• _What the task asks_
Exactly as they appear, set down all of the records.
★ ★ ★
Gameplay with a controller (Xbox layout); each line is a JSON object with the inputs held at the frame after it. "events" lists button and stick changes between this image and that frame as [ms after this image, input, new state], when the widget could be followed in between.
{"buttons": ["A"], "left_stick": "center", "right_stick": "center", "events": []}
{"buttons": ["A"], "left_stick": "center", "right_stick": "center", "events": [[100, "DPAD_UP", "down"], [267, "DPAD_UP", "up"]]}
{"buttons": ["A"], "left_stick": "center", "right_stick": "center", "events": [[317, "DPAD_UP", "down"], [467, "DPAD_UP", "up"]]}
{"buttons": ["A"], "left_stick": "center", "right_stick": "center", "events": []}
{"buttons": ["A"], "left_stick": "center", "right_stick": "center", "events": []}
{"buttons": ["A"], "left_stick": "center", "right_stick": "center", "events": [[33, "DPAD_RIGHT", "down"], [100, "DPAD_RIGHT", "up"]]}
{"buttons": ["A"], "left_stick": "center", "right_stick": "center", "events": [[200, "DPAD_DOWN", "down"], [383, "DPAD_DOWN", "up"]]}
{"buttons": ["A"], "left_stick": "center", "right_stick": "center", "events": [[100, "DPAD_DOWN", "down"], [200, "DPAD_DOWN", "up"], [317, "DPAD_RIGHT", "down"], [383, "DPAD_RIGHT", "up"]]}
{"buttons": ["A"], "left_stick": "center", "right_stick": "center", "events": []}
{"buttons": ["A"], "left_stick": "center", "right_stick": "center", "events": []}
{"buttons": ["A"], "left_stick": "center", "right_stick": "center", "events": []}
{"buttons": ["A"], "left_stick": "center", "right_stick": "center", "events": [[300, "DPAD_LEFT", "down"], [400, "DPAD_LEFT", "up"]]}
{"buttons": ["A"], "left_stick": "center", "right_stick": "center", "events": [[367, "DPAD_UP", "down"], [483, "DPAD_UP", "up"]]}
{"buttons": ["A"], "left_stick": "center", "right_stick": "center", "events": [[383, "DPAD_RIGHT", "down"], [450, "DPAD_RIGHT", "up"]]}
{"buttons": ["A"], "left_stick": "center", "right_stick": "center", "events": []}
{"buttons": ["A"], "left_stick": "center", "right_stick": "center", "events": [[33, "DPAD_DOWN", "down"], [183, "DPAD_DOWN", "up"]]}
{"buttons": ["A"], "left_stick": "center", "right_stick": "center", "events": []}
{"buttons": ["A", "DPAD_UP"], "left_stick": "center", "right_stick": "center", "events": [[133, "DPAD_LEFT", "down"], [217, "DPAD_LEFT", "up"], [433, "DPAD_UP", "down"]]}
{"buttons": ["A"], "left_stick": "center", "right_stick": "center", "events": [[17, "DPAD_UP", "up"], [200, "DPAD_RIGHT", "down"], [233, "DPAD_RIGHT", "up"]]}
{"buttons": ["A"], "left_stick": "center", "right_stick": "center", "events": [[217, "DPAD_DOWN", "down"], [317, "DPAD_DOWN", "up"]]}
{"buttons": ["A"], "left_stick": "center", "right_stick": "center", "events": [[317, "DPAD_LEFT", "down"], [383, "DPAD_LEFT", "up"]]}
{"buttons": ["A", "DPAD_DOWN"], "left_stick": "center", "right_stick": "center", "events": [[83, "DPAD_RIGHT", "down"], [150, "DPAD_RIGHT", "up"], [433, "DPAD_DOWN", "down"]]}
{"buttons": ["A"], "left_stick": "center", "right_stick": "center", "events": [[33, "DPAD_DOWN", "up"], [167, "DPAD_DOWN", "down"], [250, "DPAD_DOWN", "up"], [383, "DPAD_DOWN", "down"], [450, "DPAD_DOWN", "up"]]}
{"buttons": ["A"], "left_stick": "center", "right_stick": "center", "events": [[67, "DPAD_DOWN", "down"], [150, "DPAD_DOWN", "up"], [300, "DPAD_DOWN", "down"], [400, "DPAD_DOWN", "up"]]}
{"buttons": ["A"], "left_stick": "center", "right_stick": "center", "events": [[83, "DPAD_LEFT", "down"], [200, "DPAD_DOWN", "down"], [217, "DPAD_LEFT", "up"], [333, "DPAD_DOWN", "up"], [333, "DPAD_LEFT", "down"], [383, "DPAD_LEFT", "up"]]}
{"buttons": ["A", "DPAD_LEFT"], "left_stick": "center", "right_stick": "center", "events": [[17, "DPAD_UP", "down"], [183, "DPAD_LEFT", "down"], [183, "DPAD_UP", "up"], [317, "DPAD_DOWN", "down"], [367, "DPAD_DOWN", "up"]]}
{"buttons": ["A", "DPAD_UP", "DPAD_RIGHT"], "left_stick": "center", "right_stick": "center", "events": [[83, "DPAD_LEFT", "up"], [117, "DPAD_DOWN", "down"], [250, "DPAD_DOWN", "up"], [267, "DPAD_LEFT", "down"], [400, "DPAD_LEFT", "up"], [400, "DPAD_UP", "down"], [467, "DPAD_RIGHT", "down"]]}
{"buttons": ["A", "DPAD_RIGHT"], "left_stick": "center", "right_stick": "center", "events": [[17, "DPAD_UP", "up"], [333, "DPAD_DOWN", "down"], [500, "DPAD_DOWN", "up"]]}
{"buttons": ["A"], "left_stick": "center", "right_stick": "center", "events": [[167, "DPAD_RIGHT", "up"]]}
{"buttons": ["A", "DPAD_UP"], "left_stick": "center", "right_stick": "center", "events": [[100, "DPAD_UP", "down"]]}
★ ★ ★
• _Finished task_
Gameplay with a controller (Xbox layout); each line is a JSON object with the inputs held at the frame after it. "events" lists button and stick changes between this image and that frame as [ms after this image, input, new state], when the widget could be followed in between.
{"buttons": ["A"], "left_stick": "center", "right_stick": "center", "events": []}
{"buttons": ["A"], "left_stick": "center", "right_stick": "center", "events": [[100, "DPAD_UP", "down"], [267, "DPAD_UP", "up"]]}
{"buttons": ["A"], "left_stick": "center", "right_stick": "center", "events": [[317, "DPAD_UP", "down"], [467, "DPAD_UP", "up"]]}
{"buttons": ["A"], "left_stick": "center", "right_stick": "center", "events": []}
{"buttons": ["A"], "left_stick": "center", "right_stick": "center", "events": []}
{"buttons": ["A"], "left_stick": "center", "right_stick": "center", "events": [[33, "DPAD_RIGHT", "down"], [100, "DPAD_RIGHT", "up"]]}
{"buttons": ["A"], "left_stick": "center", "right_stick": "center", "events": [[200, "DPAD_DOWN", "down"], [383, "DPAD_DOWN", "up"]]}
{"buttons": ["A"], "left_stick": "center", "right_stick": "center", "events": [[100, "DPAD_DOWN", "down"], [200, "DPAD_DOWN", "up"], [317, "DPAD_RIGHT", "down"], [383, "DPAD_RIGHT", "up"]]}
{"buttons": ["A"], "left_stick": "center", "right_stick": "center", "events": []}
{"buttons": ["A"], "left_stick": "center", "right_stick": "center", "events": []}
{"buttons": ["A"], "left_stick": "center", "right_stick": "center", "events": []}
{"buttons": ["A"], "left_stick": "center", "right_stick": "center", "events": [[300, "DPAD_LEFT", "down"], [400, "DPAD_LEFT", "up"]]}
{"buttons": ["A"], "left_stick": "center", "right_stick": "center", "events": [[367, "DPAD_UP", "down"], [483, "DPAD_UP", "up"]]}
{"buttons": ["A"], "left_stick": "center", "right_stick": "center", "events": [[383, "DPAD_RIGHT", "down"], [450, "DPAD_RIGHT", "up"]]}
{"buttons": ["A"], "left_stick": "center", "right_stick": "center", "events": []}
{"buttons": ["A"], "left_stick": "center", "right_stick": "center", "events": [[33, "DPAD_DOWN", "down"], [183, "DPAD_DOWN", "up"]]}
{"buttons": ["A"], "left_stick": "center", "right_stick": "center", "events": []}
{"buttons": ["A", "DPAD_UP"], "left_stick": "center", "right_stick": "center", "events": [[133, "DPAD_LEFT", "down"], [217, "DPAD_LEFT", "up"], [433, "DPAD_UP", "down"]]}
{"buttons": ["A"], "left_stick": "center", "right_stick": "center", "events": [[17, "DPAD_UP", "up"], [200, "DPAD_RIGHT", "down"], [233, "DPAD_RIGHT", "up"]]}
{"buttons": ["A"], "left_stick": "center", "right_stick": "center", "events": [[217, "DPAD_DOWN", "down"], [317, "DPAD_DOWN", "up"]]}
{"buttons": ["A"], "left_stick": "center", "right_stick": "center", "events": [[317, "DPAD_LEFT", "down"], [383, "DPAD_LEFT", "up"]]}
{"buttons": ["A", "DPAD_DOWN"], "left_stick": "center", "right_stick": "center", "events": [[83, "DPAD_RIGHT", "down"], [150, "DPAD_RIGHT", "up"], [433, "DPAD_DOWN", "down"]]}
{"buttons": ["A"], "left_stick": "center", "right_stick": "center", "events": [[33, "DPAD_DOWN", "up"], [167, "DPAD_DOWN", "down"], [250, "DPAD_DOWN", "up"], [383, "DPAD_DOWN", "down"], [450, "DPAD_DOWN", "up"]]}
{"buttons": ["A"], "left_stick": "center", "right_stick": "center", "events": [[67, "DPAD_DOWN", "down"], [150, "DPAD_DOWN", "up"], [300, "DPAD_DOWN", "down"], [400, "DPAD_DOWN", "up"]]}
{"buttons": ["A"], "left_stick": "center", "right_stick": "center", "events": [[83, "DPAD_LEFT", "down"], [200, "DPAD_DOWN", "down"], [217, "DPAD_LEFT", "up"], [333, "DPAD_DOWN", "up"], [333, "DPAD_LEFT", "down"], [383, "DPAD_LEFT", "up"]]}
{"buttons": ["A", "DPAD_LEFT"], "left_stick": "center", "right_stick": "center", "events": [[17, "DPAD_UP", "down"], [183, "DPAD_LEFT", "down"], [183, "DPAD_UP", "up"], [317, "DPAD_DOWN", "down"], [367, "DPAD_DOWN", "up"]]}
{"buttons": ["A", "DPAD_UP", "DPAD_RIGHT"], "left_stick": "center", "right_stick": "center", "events": [[83, "DPAD_LEFT", "up"], [117, "DPAD_DOWN", "down"], [250, "DPAD_DOWN", "up"], [267, "DPAD_LEFT", "down"], [400, "DPAD_LEFT", "up"], [400, "DPAD_UP", "down"], [467, "DPAD_RIGHT", "down"]]}
{"buttons": ["A", "DPAD_RIGHT"], "left_stick": "center", "right_stick": "center", "events": [[17, "DPAD_UP", "up"], [333, "DPAD_DOWN", "down"], [500, "DPAD_DOWN", "up"]]}
{"buttons": ["A"], "left_stick": "center", "right_stick": "center", "events": [[167, "DPAD_RIGHT", "up"]]}
{"buttons": ["A", "DPAD_UP"], "left_stick": "center", "right_stick": "center", "events": [[100, "DPAD_UP", "down"]]}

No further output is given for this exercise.